Turist Ömer Uzay Yolunda Hulki Saner imzalı 1973 yapımı bu filmle Yeşil­çam, Hollywood’dan önce “Uzay Yolu” malzemesine el atmıştı. Sadri Alışık’ın sevimli serseri tiplemesi Turist Ömer, kendini Kaptan Kirk’ten Mr. Spock’a bütün mürettebatın hazır bulundu­ğu Atılgan’ın güvertesinde bir katil zanlısı olarak buluveriyor, bir yandan da herkesle dalgasını geçiyordu. Film, 1966 tarihli “Man Trap” (İnsan Tuzağı) bölümünün yeniden çevrimiydi.

Astronot Fehmi 1978 tarihli Naki Yurter filmi, Aydemir Akbaş’lı bir seks güldürüsüydü. Mekanikleşen hayatın­dan sıkılan memur Fehmi bir gün uzaylı kadınlar tarafından kaçırılır ve yarı çıplak güzel kızlarla dolu bir gezege­ne getirilir. Burada bir sefahat hayatı sürmek yerine, teknolojiden bunalarak gezegeni yöneten elektronik beyni yokeder ve dünyaya geri döner.

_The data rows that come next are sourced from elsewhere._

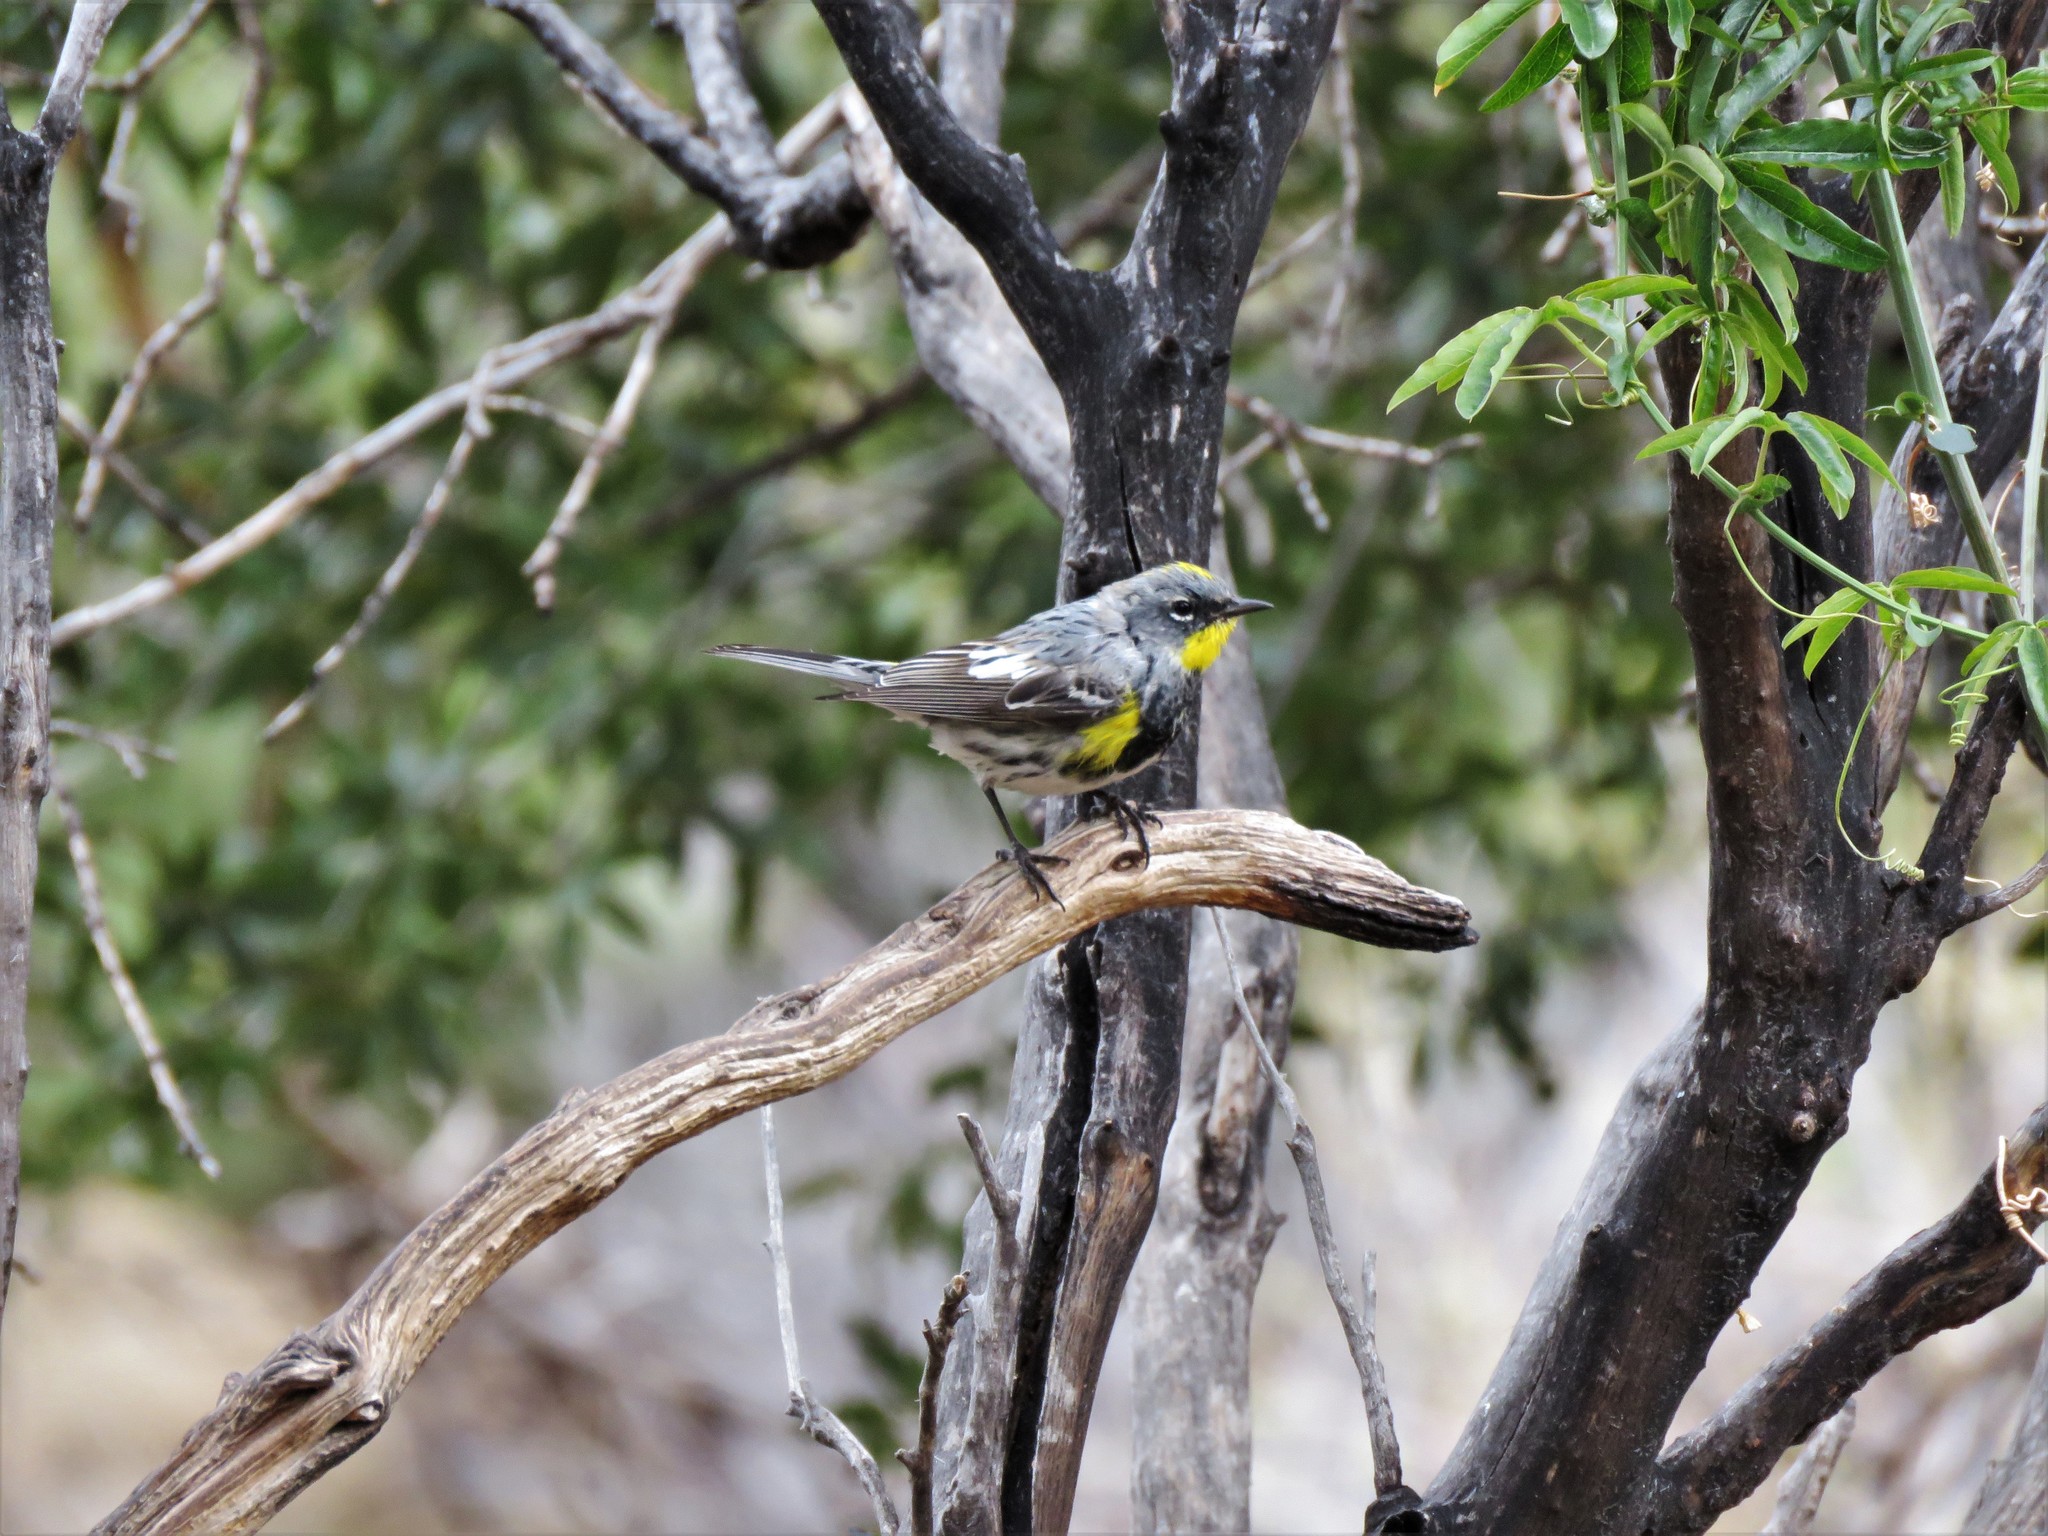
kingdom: Animalia
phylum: Chordata
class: Aves
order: Passeriformes
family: Parulidae
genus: Setophaga
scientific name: Setophaga auduboni
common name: Audubon's warbler
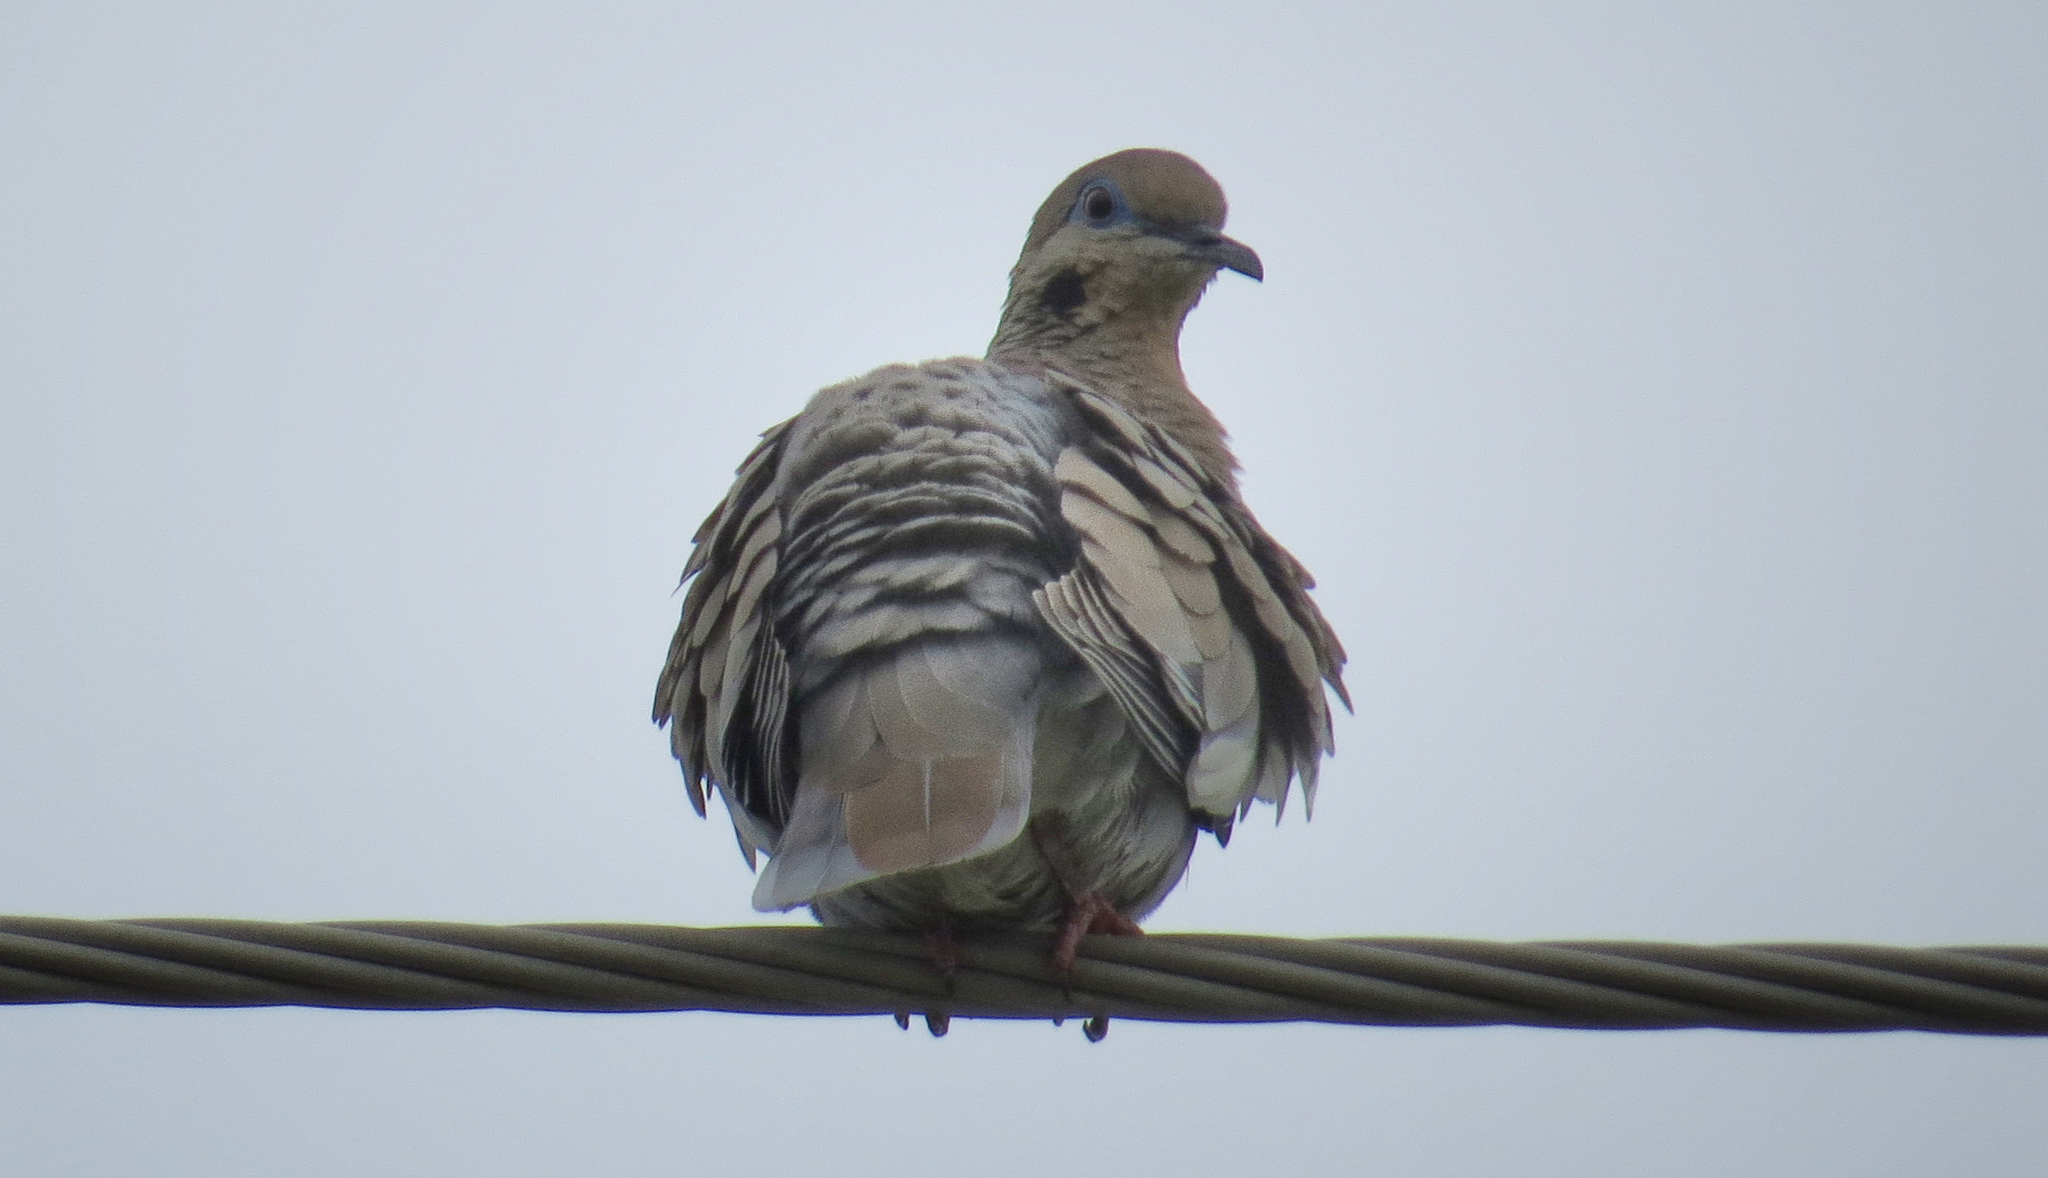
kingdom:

resim_2024-09-01_151339521
1973 yapımı “Turist Ömer Uzay Yolunda” filminde Sadri Alışık’ın sevimli serseri tiplemesi Turist Ömer, “Star Trek”ten tanıdığımız Atılgan’ın mürettebatıyla dalgasını geçiyordu.

Badi 1982 tarihli “E.T.” uyarlaması, Spielberg’in filmiyle aynı yıl gösterime girmiş; daha sonra pek çok örneğini gö­receğimiz “E.T” yeniden çevrimlerinin ilki olmuştu. Zafer Par’ın yönettiği, Barış Pirhasan’ın senaryosunu yazdığı, Şerif Gören’in yapımcı koltuğunda oturduğu ve müziklerini de Yeni Türkü’nün yaptığı film, indiği mahallenin sevgilisi olan bir uzaylının hikayesini anlatıyordu. Görsel efektleri en hafif tabirle sınıfta kalan film, Giovanni Scognamillo’ya “Bu kadar deneyimli sinema adamının bu maceradan ne umdukları anlaşılama­mıştır” dedirtmişti.

Dünyayı Kurtaran Adam 1982 yapımı Çetin İnanç filmi, dünyanın en kötü filmleri arasında gösterilse de uluslararası çapta kült film mertebesi­ne ulaşmış, koleksiyonerlerin gözdesi olmuştu. Cüneyt Arkın ve Aytekin Ak­kaya, 1977 tarihli “Star Wars” filminden alınan sahnelerin eklendiği bu uzay operasında, Han Solo’nun gemisiyle bi­linmeyen bir gezegene düşerler. Karate ile metafiziğin, karton ve plastik maskeli canavarlarla gladyatörlerin ve robot­ların buluştuğu, son derece eklektik bir kolaj olan film, set olarak kendine kurak bir kaya gezegenini andıran Ürgüp-Gö­reme’yi seçmişti.